→ Your assignment: Find the line in the entries below that contains "onde o segundo". Repeat it exactly, and every line after it through the line that contains "par de observa��es.".

(Saved data entries)
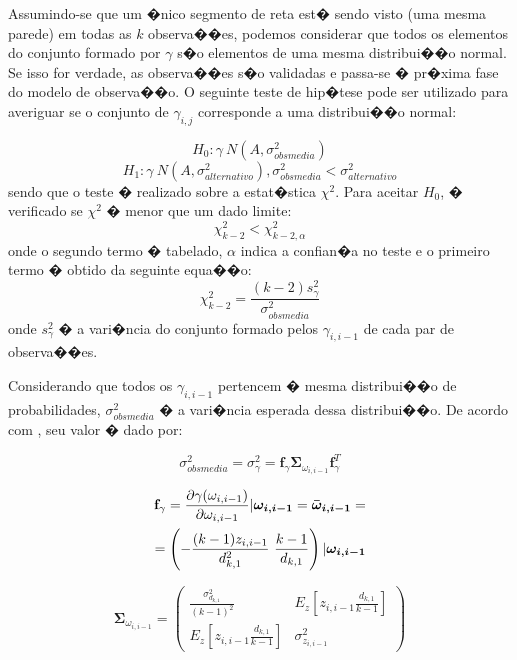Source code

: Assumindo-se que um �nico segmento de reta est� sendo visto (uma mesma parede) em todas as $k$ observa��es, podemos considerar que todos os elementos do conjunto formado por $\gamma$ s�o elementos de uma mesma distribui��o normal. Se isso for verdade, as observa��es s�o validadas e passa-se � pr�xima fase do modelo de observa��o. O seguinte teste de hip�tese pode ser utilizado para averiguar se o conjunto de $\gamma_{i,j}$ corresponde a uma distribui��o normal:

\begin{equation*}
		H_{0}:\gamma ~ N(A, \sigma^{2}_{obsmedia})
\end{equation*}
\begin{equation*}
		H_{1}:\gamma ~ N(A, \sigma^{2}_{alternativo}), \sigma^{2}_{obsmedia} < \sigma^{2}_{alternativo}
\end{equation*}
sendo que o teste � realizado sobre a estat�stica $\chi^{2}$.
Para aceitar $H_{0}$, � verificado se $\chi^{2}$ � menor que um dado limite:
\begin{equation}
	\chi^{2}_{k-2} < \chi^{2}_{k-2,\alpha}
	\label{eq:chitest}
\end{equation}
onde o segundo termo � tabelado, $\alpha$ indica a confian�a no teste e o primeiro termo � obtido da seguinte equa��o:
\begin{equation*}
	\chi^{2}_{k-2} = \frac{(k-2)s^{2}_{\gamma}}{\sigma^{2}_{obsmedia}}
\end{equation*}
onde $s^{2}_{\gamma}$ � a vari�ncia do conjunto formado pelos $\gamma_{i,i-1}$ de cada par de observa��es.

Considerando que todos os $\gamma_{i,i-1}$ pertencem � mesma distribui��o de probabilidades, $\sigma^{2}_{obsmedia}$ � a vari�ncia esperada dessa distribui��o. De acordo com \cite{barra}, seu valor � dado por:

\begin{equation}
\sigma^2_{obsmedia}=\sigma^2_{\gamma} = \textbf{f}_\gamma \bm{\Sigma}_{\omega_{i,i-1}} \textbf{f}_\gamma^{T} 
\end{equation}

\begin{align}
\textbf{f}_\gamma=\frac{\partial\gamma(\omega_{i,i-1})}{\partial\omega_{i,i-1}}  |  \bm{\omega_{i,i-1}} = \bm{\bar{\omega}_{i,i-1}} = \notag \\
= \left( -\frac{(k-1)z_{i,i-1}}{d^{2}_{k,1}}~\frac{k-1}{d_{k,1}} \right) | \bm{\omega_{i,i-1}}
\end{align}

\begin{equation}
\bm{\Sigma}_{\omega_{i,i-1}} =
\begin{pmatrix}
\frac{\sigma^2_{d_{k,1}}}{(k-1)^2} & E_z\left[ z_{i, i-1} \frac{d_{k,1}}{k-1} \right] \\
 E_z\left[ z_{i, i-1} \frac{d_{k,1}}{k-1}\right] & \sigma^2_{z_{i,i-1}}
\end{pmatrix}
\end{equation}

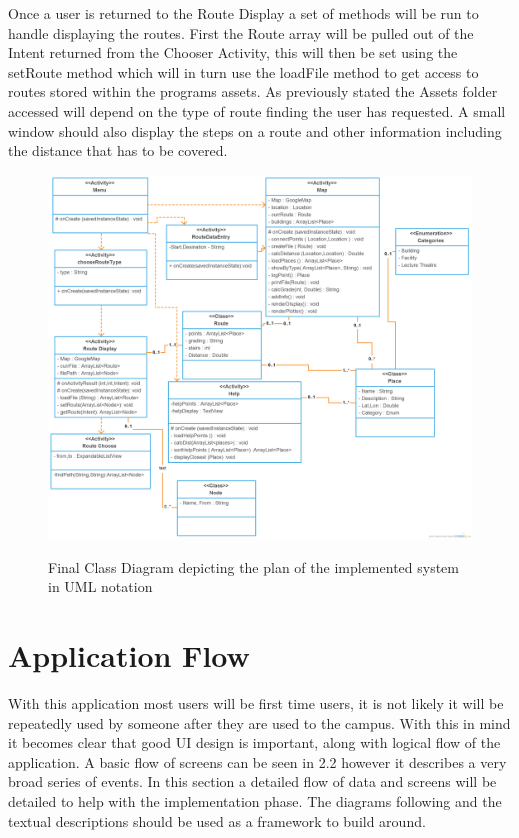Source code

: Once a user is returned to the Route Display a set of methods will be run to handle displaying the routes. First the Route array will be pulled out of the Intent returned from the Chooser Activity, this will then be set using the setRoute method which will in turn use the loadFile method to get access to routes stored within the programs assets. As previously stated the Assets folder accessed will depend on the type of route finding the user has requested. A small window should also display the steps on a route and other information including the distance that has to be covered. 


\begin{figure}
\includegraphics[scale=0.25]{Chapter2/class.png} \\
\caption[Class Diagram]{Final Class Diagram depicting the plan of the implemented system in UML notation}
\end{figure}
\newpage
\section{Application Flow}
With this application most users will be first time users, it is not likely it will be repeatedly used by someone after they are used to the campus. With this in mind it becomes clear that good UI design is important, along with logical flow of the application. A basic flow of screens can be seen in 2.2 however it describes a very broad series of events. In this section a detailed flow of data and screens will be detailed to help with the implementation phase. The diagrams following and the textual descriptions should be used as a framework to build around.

→ The completed task:
onde o segundo termo � tabelado, $\alpha$ indica a confian�a no teste e o primeiro termo � obtido da seguinte equa��o:
\begin{equation*}
	\chi^{2}_{k-2} = \frac{(k-2)s^{2}_{\gamma}}{\sigma^{2}_{obsmedia}}
\end{equation*}
onde $s^{2}_{\gamma}$ � a vari�ncia do conjunto formado pelos $\gamma_{i,i-1}$ de cada par de observa��es.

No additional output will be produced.